Langit sore menjingga ketika Dara melangkah perlahan menyusuri jalan sempit yang dulu selalu ia lewati setiap pulang sekolah. Sepeda tua di tangan kanannya berderit pelan, sementara angin meniup rambutnya yang kini telah diikat sederhana. Sudah sepuluh tahun ia tak menjejak tanah ini---desa kecil tempat ia tumbuh bersama suara jangkrik dan aroma tanah basah.
Rumah-rumah kayu masih berdiri dengan cat yang mulai pudar. Beberapa wajah tua yang dikenalnya dahulu menyapa dengan senyum ramah, meski nama mereka kini sulit ia ingat. Hanya satu hal yang ia cari sore itu: rumah kayu dengan jendela biru di ujung jalan. Tempat kenangannya terkubur rapi bersama seseorang yang dulu ia sebut sahabat sejati---Rega.
Dulu, setiap sore mereka akan duduk di bangku kayu depan rumah Rega, membicarakan impian dan rencana besar, meski keduanya baru berusia dua belas. Rega ingin menjadi pelukis, dan Dara ingin menulis buku tentang petualangan mereka. Tapi kehidupan punya caranya sendiri membelokkan jalan.
Saat Dara pindah ke kota untuk sekolah, surat-surat dari Rega datang setiap bulan. Lalu perlahan berhenti. Dara sibuk dengan ujian dan kesibukan remaja kota. Hingga suatu hari, kabar buruk itu datang. Rega jatuh sakit dan tak lama kemudian meninggal dunia.
Dara tak sempat datang ke pemakamannya. Ia terlalu takut, terlalu sedih, terlalu... merasa bersalah.
Kini, berdiri di depan rumah jendela biru itu, Dara merasa jantungnya berdetak lebih cepat. Rumah itu kosong. Catnya terkelupas, tanaman merambat menutupi dinding, dan bangku kayu itu masih ada---meski lapuk.
Ia duduk perlahan. Udara sore mulai dingin.
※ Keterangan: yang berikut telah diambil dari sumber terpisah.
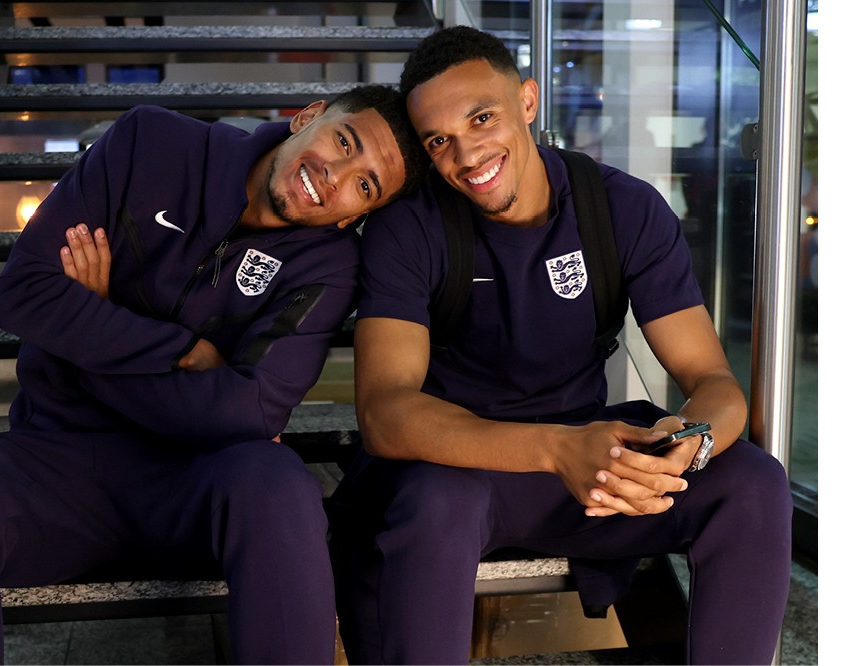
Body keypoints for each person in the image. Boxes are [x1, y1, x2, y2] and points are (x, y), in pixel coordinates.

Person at [328, 26, 793, 665]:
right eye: (441, 141)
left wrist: (686, 446)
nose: (467, 156)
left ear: (528, 101)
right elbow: (385, 413)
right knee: (439, 502)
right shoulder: (410, 228)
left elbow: (710, 377)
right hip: (456, 465)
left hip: (586, 458)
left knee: (753, 482)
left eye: (482, 118)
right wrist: (557, 449)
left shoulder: (621, 208)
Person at [0, 86, 428, 665]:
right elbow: (25, 293)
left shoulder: (330, 266)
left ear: (359, 215)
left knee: (277, 479)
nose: (334, 177)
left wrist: (89, 335)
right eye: (344, 141)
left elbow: (252, 412)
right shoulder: (152, 143)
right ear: (308, 117)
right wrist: (184, 348)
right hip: (56, 461)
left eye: (364, 185)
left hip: (192, 482)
Matanya menyapu pemandangan yang dulu selalu ia lihat bersama Rega. Langit jingga yang sama, tapi terasa berbeda.
Tiba-tiba, sesuatu berkilau di bawah bangku. Dara membungkuk, menarik sebuah kotak kayu kecil. Di dalamnya, terdapat buku catatan lusuh dengan tulisan tangan yang sangat dikenalnya: milik Rega.
Dengan jari bergetar, Dara membuka halaman pertama:
"Kalau kamu membaca ini, berarti kamu pulang. Terima kasih sudah kembali. Aku tidak pernah menyalahkanmu karena pergi. Aku tahu suatu hari kamu akan kembali menulis. Dan ketika kamu menulis, ceritakan juga tentang kita. Tentang sore di bangku ini, dan langit jingga yang tidak pernah berubah."
Dara menahan air matanya. Di halaman berikutnya ada puluhan gambar---sketsa dirinya, sepeda mereka, langit sore, dan bangku itu. Gambar yang tak pernah sempat dikirimkan.
Sore itu, Dara duduk lebih lama. Membuka setiap halaman, mengenang setiap cerita. Untuk pertama kalinya dalam hidupnya, ia tidak lagi merasa bersalah. Ia merasa damai.
Malam mulai turun. Dara berdiri, menggenggam buku itu erat. Ia tahu, sepulang dari sini, ia akan menulis. Bukan hanya untuk Rega, tapi untuk semua kenangan yang sempat terlupakan.
Karena ternyata, beberapa kenangan memang tak harus dihindari. Mereka hanya menunggu waktu untuk dikenang kembali---di bawah langit jingga, di ujung jalan kecil yang penuh cerita.
Kesimpulan:
Cerpen ini mengajak pembaca merenung tentang pentingnya mengenang masa lalu dan berdamai dengan kehilangan. Kenangan, meski pahit, bisa menjadi jembatan menuju kedamaian jika kita berani menatapnya kembali.